# Help needed Hymer 644 1992/3



## budge (May 14, 2008)

Hi all is there any one that can help we just had delivery of our Hymer 644 1992/93 model but can't get any lights to work on the inside we can get electric to the 240v plugs when we hook up but nothing to the lights, we have a Elektroblock la 110 connected to the power but don't know if this is working we can get a reading from the battery 1 on the panel but nothing for the battery 2 we are new the motor homming so any help would be very welcome
thanks
Caz & John


----------



## wizza (Jun 27, 2008)

there is a switch on the control panel, its a rocker switch on the right of our B544 you have to switch to 12v ein for interior 12v to work. hope it works for you.


----------



## redwings (Feb 16, 2007)

Hello Budge, 
To the left of the driver's seat, on the bulkhead above the wheel arch, there 

should be a red plastic key. This isolates the 12v electrics to the living area.

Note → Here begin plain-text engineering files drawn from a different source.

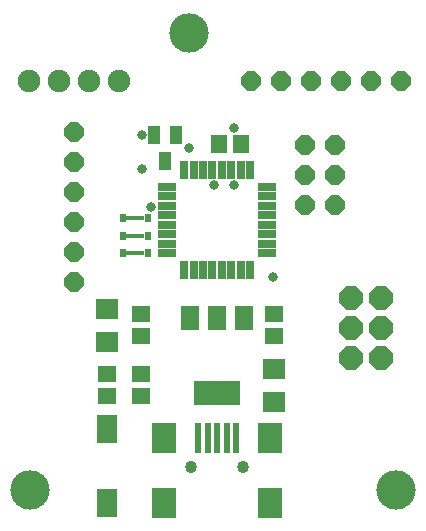
<source format=gts>
G75*
%MOIN*%
%OFA0B0*%
%FSLAX25Y25*%
%IPPOS*%
%LPD*%
%AMOC8*
5,1,8,0,0,1.08239X$1,22.5*
%
%ADD10C,0.13098*%
%ADD11R,0.06406X0.05618*%
%ADD12R,0.07587X0.06799*%
%ADD13R,0.06400X0.08400*%
%ADD14R,0.15500X0.08400*%
%ADD15R,0.07598X0.06799*%
%ADD16R,0.01969X0.03150*%
%ADD17R,0.06299X0.01575*%
%ADD18R,0.05618X0.06406*%
%ADD19R,0.06799X0.09555*%
%ADD20R,0.04437X0.06012*%
%ADD21R,0.06300X0.02500*%
%ADD22R,0.02500X0.06300*%
%ADD23R,0.02469X0.10343*%
%ADD24R,0.08374X0.10343*%
%ADD25C,0.04043*%
%ADD26OC8,0.06500*%
%ADD27C,0.07500*%
%ADD28OC8,0.07900*%
%ADD29C,0.03200*%
D10*
X0013611Y0017030D03*
X0135658Y0017030D03*
X0066761Y0169589D03*
D11*
X0050776Y0075809D03*
X0050776Y0068329D03*
X0050776Y0055770D03*
X0050776Y0048290D03*
X0039241Y0048290D03*
X0039241Y0055770D03*
X0095068Y0068329D03*
X0095068Y0075809D03*
D12*
X0095068Y0057542D03*
X0095068Y0046518D03*
D13*
X0084991Y0074312D03*
X0075991Y0074312D03*
X0066991Y0074312D03*
D14*
X0076091Y0049512D03*
D15*
X0039241Y0066392D03*
X0039241Y0077589D03*
D16*
X0044674Y0096006D03*
X0044674Y0101912D03*
X0044674Y0107817D03*
X0052942Y0107817D03*
X0052942Y0101912D03*
X0052942Y0096006D03*
D17*
X0048808Y0096006D03*
X0048808Y0101912D03*
X0048808Y0107817D03*
D18*
X0076564Y0132542D03*
X0084044Y0132542D03*
D19*
X0039241Y0037463D03*
X0039241Y0012660D03*
D20*
X0058769Y0126676D03*
X0062509Y0135337D03*
X0055028Y0135337D03*
D21*
X0059391Y0118148D03*
X0059391Y0115048D03*
X0059391Y0111848D03*
X0059391Y0108748D03*
X0059391Y0105548D03*
X0059391Y0102448D03*
X0059391Y0099248D03*
X0059391Y0096148D03*
X0092791Y0096148D03*
X0092791Y0099248D03*
X0092791Y0102448D03*
X0092791Y0105548D03*
X0092791Y0108748D03*
X0092791Y0111848D03*
X0092791Y0115048D03*
X0092791Y0118148D03*
D22*
X0087091Y0123848D03*
X0083991Y0123848D03*
X0080791Y0123848D03*
X0077691Y0123848D03*
X0074491Y0123848D03*
X0071391Y0123848D03*
X0068191Y0123848D03*
X0065091Y0123848D03*
X0065091Y0090448D03*
X0068191Y0090448D03*
X0071391Y0090448D03*
X0074491Y0090448D03*
X0077691Y0090448D03*
X0080791Y0090448D03*
X0083991Y0090448D03*
X0087091Y0090448D03*
D23*
X0082391Y0034471D03*
X0079241Y0034471D03*
X0076091Y0034471D03*
X0072942Y0034471D03*
X0069792Y0034471D03*
D24*
X0058375Y0034471D03*
X0058375Y0012817D03*
X0093808Y0012817D03*
X0093808Y0034471D03*
D25*
X0084753Y0024628D03*
X0067430Y0024628D03*
D26*
X0028375Y0086518D03*
X0028375Y0096518D03*
X0028375Y0106518D03*
X0028375Y0116518D03*
X0028375Y0126518D03*
X0028375Y0136518D03*
X0087312Y0153290D03*
X0097312Y0153290D03*
X0107312Y0153290D03*
X0117312Y0153290D03*
X0127312Y0153290D03*
X0137312Y0153290D03*
X0115265Y0132030D03*
X0115265Y0122030D03*
X0115265Y0112030D03*
X0105265Y0112030D03*
X0105265Y0122030D03*
X0105265Y0132030D03*
D27*
X0043375Y0153290D03*
X0033375Y0153290D03*
X0023375Y0153290D03*
X0013375Y0153290D03*
D28*
X0120816Y0081164D03*
X0120816Y0071164D03*
X0120816Y0061164D03*
X0130816Y0061164D03*
X0130816Y0071164D03*
X0130816Y0081164D03*
D29*
X0094800Y0088019D03*
X0081600Y0118619D03*
X0075000Y0118619D03*
X0066600Y0131219D03*
X0051000Y0135419D03*
X0051000Y0124019D03*
X0054000Y0111419D03*
X0081600Y0137819D03*
M02*

</source>
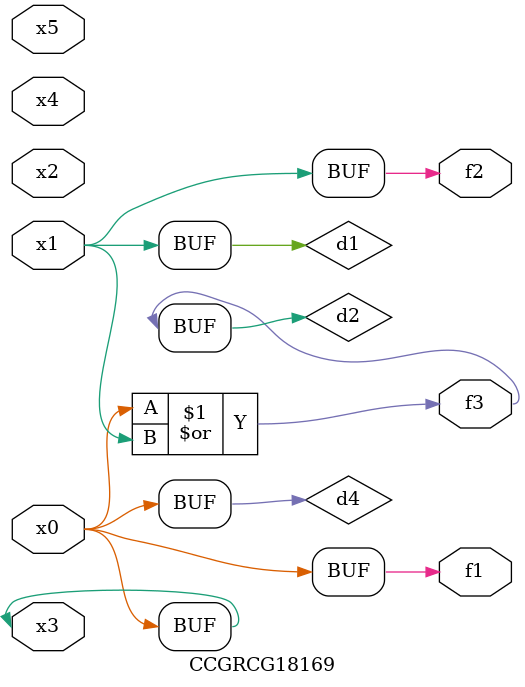
<source format=v>
module CCGRCG18169(
	input x0, x1, x2, x3, x4, x5,
	output f1, f2, f3
);

	wire d1, d2, d3, d4;

	and (d1, x1);
	or (d2, x0, x1);
	nand (d3, x0, x5);
	buf (d4, x0, x3);
	assign f1 = d4;
	assign f2 = d1;
	assign f3 = d2;
endmodule

</source>
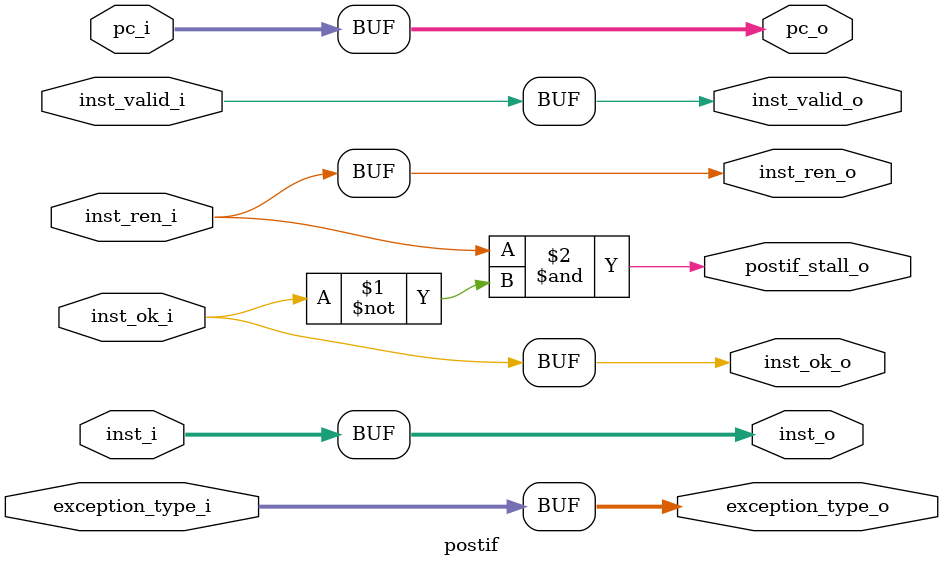
<source format=v>

module postif (
    input [31:0] pc_i,
    input [31:0] inst_i,
    input [31:0] exception_type_i,
    input        inst_ren_i,
    input        inst_ok_i,
    input        inst_valid_i,

    output [31:0] pc_o,
    output [31:0] inst_o,
    output [31:0] exception_type_o,
    output        postif_stall_o,
    output        inst_ren_o,
    output        inst_ok_o,
    output        inst_valid_o
);

    assign pc_o             = pc_i;
    assign inst_o           = inst_i;
    assign exception_type_o = exception_type_i;
    assign postif_stall_o   = inst_ren_i & ~inst_ok_i;  // if exist request and no reply, then stall
    assign inst_ren_o       = inst_ren_i;
    assign inst_ok_o        = inst_ok_i;
    assign inst_valid_o     = inst_valid_i;

endmodule

</source>
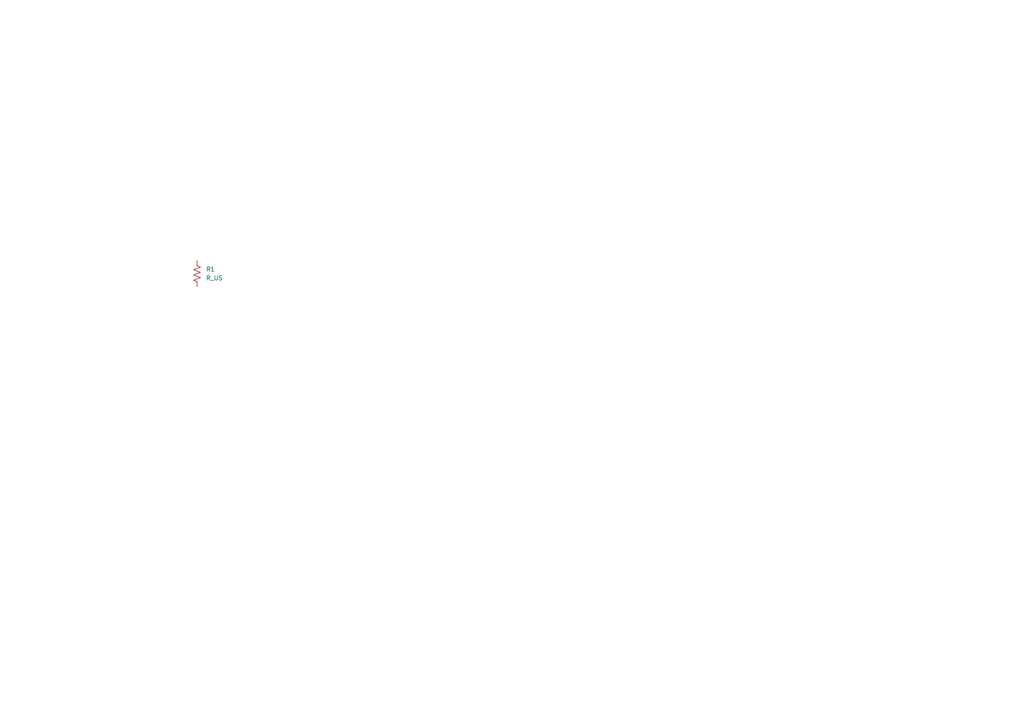
<source format=kicad_sch>
(kicad_sch
	(version 20231120)
	(generator "eeschema")
	(generator_version "8.0")
	(uuid "7d5d1e2c-b308-4025-bcdd-7450c663d83b")
	(paper "A4")
	(title_block
		(title "MCU Datalogger")
		(date "2024-11-26")
		(rev "1")
		(comment 1 "Author: Carlos Cortes")
	)
	
	(symbol
		(lib_id "Device:R_US")
		(at 57.15 79.375 0)
		(unit 1)
		(exclude_from_sim no)
		(in_bom yes)
		(on_board yes)
		(dnp no)
		(fields_autoplaced yes)
		(uuid "90c1075a-dd72-4752-a4a6-22e763ee86b5")
		(property "Reference" "R1"
			(at 59.69 78.1049 0)
			(effects
				(font
					(size 1.27 1.27)
				)
				(justify left)
			)
		)
		(property "Value" "R_US"
			(at 59.69 80.6449 0)
			(effects
				(font
					(size 1.27 1.27)
				)
				(justify left)
			)
		)
		(property "Footprint" ""
			(at 58.166 79.629 90)
			(effects
				(font
					(size 1.27 1.27)
				)
				(hide yes)
			)
		)
		(property "Datasheet" "~"
			(at 57.15 79.375 0)
			(effects
				(font
					(size 1.27 1.27)
				)
				(hide yes)
			)
		)
		(property "Description" "Resistor, US symbol"
			(at 57.15 79.375 0)
			(effects
				(font
					(size 1.27 1.27)
				)
				(hide yes)
			)
		)
		(pin "1"
			(uuid "f34d2eb2-d31e-4d03-a14e-65fca5bbaa38")
		)
		(pin "2"
			(uuid "9c7f56b3-d852-4d1b-be7f-ecc5418a82e5")
		)
		(instances
			(project ""
				(path "/7d5d1e2c-b308-4025-bcdd-7450c663d83b"
					(reference "R1")
					(unit 1)
				)
			)
		)
	)
	(sheet_instances
		(path "/"
			(page "1")
		)
	)
)

</source>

Ensure the key is pointing down (vertical).

Regards redwings


----------



## budge (May 14, 2008)

hi redwings & wizza, just run out to see and tried the red key but no look ours got a 101 panel if this helps it has starting left to right look at the panel, 1 switch, voltmeter, 3 switchs, another meter, 1 switch, as we come in to the door there are 2 switchs 1 I thinks is lights the other for the electric step, when I push the switch to battery 1 it lights up and shows 12+ volts but when I push it to battery 2 nothing happens, we tried all the switch and the key in different combinations with no joy
regards
Carol


----------



## wizza (Jun 27, 2008)

i know this might sound silly but has your internal bat got power 12v,and connected up, on the electro block there is a trip switch.


----------



## budge (May 14, 2008)

hi wizza 
not a silly question at all, John's just took the battery off and have placed it on charge so will see tomorrow if it's the battery, the trip switch is that the 1 next to the blue box that looks like a battery charger the Elektroblock LA110, there is a 240 volt trip switch that John had to put on to get electric to the plugs or is there another one, but should it not work from the starter battery next to the engine as a friend has a talbot home and he has something called a zig which he said can be turned from cab or living area battery
regards
Carol


----------



## wizza (Jun 27, 2008)

on your control panel bat 1 is the engine bat, bat 2 is habitation bats the elecroblock is similar to zig it is a charger and fuse panel there should be on off switch and a trip switch and fuses for 12 volt supplys but also contain 240 volt supplys so dont take apart or you might get a shock mine is a 1997 b544 so might be differant to yours


----------



## redwings (Feb 16, 2007)

Hi Budge,
As far as I can see there are no other trip switches.

You could try checking the 12v fuse board (situated by the isolation switch)

Reading from the top.

F1 switchbox,cooker hood,kitchen surface light 8Amp/white

F2 fan,gas boiler,rear lights,fridge ignition 8Amp/white

F3 water pump,shower light,seating group lights,cab bed lights,
driver's cab lights 8Amp/white

F4 battery charger 16Amp/red

F5 fridge 16Amp/red

F6 ammeter (appliances) 8Amp/white

F7 ammeter/voltmeter (battery 2) 8Amp/white

F8 voltmeter (battery 1)  8Amp/white

Hope this helps.

Redwings


----------



## budge (May 14, 2008)

thanks redwind the colour of the fuses will help as ours seem mixed up to what yours are so will have to look for some new fuses on monday and replace them all.
John & Carol


----------



## 108717 (Dec 12, 2007)

Chaps,
Didn't see this second post. I've emailed you the manual and replied in the other message. Maybe we should stick to this one. In the other message I wrote:

Hi Carol
Email will be sent shortly. BTW I would recommend anything involving posting your email address is done via Private Message to avoid your email being trawled and you getting excessive amounts of spam in your inbox. If you want to remove it, click the edit button on the line below your post.

Regarding the problem you have, I have a similar problem to you and I think I have to accept that my battery is shot. In mine the battery is under a panel you can lift up to the left of the driver's seat on the floor (assuming yours is Left Hand Drive). I'm asssuming it would be same as yours is basically ours with a bit extra stuck on the back! Disconnect the terminals, lift the battery out and take it to a supplier to get it checked. The fact that battery 1 (your engine battery) reads OK, your panel works and you have no lights I would guess this is your problem but I'm no expert. However I've just been through a process of eliminating all other options.


----------